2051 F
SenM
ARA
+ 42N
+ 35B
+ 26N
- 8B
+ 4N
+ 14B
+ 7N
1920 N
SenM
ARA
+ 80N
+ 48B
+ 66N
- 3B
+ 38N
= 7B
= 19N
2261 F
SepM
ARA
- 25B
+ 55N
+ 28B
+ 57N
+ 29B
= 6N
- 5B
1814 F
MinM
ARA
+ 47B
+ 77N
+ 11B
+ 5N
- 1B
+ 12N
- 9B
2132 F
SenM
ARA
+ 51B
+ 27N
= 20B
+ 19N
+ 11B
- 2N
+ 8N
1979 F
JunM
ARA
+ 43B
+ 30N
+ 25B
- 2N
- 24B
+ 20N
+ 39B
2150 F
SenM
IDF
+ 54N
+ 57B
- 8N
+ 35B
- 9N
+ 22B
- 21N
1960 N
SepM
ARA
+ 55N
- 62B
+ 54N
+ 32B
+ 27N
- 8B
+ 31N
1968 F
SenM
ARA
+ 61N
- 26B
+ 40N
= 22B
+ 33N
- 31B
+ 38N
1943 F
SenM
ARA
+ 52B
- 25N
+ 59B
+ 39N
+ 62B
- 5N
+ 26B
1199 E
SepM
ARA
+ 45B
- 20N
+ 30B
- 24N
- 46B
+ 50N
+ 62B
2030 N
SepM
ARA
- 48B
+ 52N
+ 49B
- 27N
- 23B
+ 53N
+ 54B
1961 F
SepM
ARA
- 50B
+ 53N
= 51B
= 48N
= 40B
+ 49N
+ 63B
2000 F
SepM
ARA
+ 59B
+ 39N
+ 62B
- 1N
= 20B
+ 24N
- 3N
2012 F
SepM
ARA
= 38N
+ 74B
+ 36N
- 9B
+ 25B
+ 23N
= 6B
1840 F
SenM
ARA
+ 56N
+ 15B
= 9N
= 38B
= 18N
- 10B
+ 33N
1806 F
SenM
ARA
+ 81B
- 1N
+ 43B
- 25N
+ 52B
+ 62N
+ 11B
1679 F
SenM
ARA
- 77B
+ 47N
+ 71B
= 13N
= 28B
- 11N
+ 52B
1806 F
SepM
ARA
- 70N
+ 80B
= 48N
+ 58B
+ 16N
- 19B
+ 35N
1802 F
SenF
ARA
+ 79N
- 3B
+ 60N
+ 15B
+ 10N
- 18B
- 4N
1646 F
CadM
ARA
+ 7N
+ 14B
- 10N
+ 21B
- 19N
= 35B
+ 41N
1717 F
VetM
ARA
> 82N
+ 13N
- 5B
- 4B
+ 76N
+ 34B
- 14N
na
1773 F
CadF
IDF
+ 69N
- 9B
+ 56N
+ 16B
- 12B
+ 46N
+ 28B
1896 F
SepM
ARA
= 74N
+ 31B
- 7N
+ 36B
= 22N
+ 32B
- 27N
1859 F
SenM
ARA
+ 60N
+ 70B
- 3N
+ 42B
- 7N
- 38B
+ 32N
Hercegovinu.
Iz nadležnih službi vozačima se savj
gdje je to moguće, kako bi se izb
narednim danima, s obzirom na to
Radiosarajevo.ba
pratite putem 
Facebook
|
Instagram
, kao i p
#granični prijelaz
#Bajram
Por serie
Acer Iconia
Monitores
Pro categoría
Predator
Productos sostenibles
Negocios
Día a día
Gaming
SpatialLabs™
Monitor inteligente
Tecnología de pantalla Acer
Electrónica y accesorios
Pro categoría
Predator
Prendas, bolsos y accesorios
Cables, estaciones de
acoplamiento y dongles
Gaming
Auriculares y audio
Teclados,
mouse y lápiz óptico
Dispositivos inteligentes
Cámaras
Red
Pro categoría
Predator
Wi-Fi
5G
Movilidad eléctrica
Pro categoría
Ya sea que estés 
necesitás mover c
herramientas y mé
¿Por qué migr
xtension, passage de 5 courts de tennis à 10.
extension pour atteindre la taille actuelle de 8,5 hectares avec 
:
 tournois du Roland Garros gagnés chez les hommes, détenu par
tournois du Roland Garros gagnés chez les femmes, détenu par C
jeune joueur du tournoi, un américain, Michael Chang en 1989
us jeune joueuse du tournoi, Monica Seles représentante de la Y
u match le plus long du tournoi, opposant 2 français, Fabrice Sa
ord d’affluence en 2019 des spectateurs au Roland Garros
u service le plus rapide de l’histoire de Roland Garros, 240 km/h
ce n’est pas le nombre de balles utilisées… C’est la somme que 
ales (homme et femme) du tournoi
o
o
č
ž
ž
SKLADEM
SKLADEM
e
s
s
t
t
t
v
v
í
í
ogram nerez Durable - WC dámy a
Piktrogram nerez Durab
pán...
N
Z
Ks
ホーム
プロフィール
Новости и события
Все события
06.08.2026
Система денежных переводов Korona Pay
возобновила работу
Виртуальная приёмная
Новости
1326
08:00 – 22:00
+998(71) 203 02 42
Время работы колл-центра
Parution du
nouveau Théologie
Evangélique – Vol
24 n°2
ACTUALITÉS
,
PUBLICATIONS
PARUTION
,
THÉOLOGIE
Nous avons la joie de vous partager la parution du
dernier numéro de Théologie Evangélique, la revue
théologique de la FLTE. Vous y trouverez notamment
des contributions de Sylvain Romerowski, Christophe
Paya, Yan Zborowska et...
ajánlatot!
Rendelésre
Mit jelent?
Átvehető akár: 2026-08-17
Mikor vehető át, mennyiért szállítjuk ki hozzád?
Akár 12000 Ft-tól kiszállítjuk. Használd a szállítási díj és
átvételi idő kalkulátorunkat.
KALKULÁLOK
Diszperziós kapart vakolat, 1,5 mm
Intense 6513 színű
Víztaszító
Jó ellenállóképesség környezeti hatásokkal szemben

• **ASSIGNMENT**:
Out of the entries above, write out only the lines between the line holding "SpatialLabs™" and the line holding "tournois du Roland Garros gagnés chez les hommes, détenu", inclusive, each exactly as given.

• **ANSWER**:
SpatialLabs™
Monitor inteligente
Tecnología de pantalla Acer
Electrónica y accesorios
Pro categoría
Predator
Prendas, bolsos y accesorios
Cables, estaciones de
acoplamiento y dongles
Gaming
Auriculares y audio
Teclados,
mouse y lápiz óptico
Dispositivos inteligentes
Cámaras
Red
Pro categoría
Predator
Wi-Fi
5G
Movilidad eléctrica
Pro categoría
Ya sea que estés 
necesitás mover c
herramientas y mé
¿Por qué migr
xtension, passage de 5 courts de tennis à 10.
extension pour atteindre la taille actuelle de 8,5 hectares avec 
:
 tournois du Roland Garros gagnés chez les hommes, détenu par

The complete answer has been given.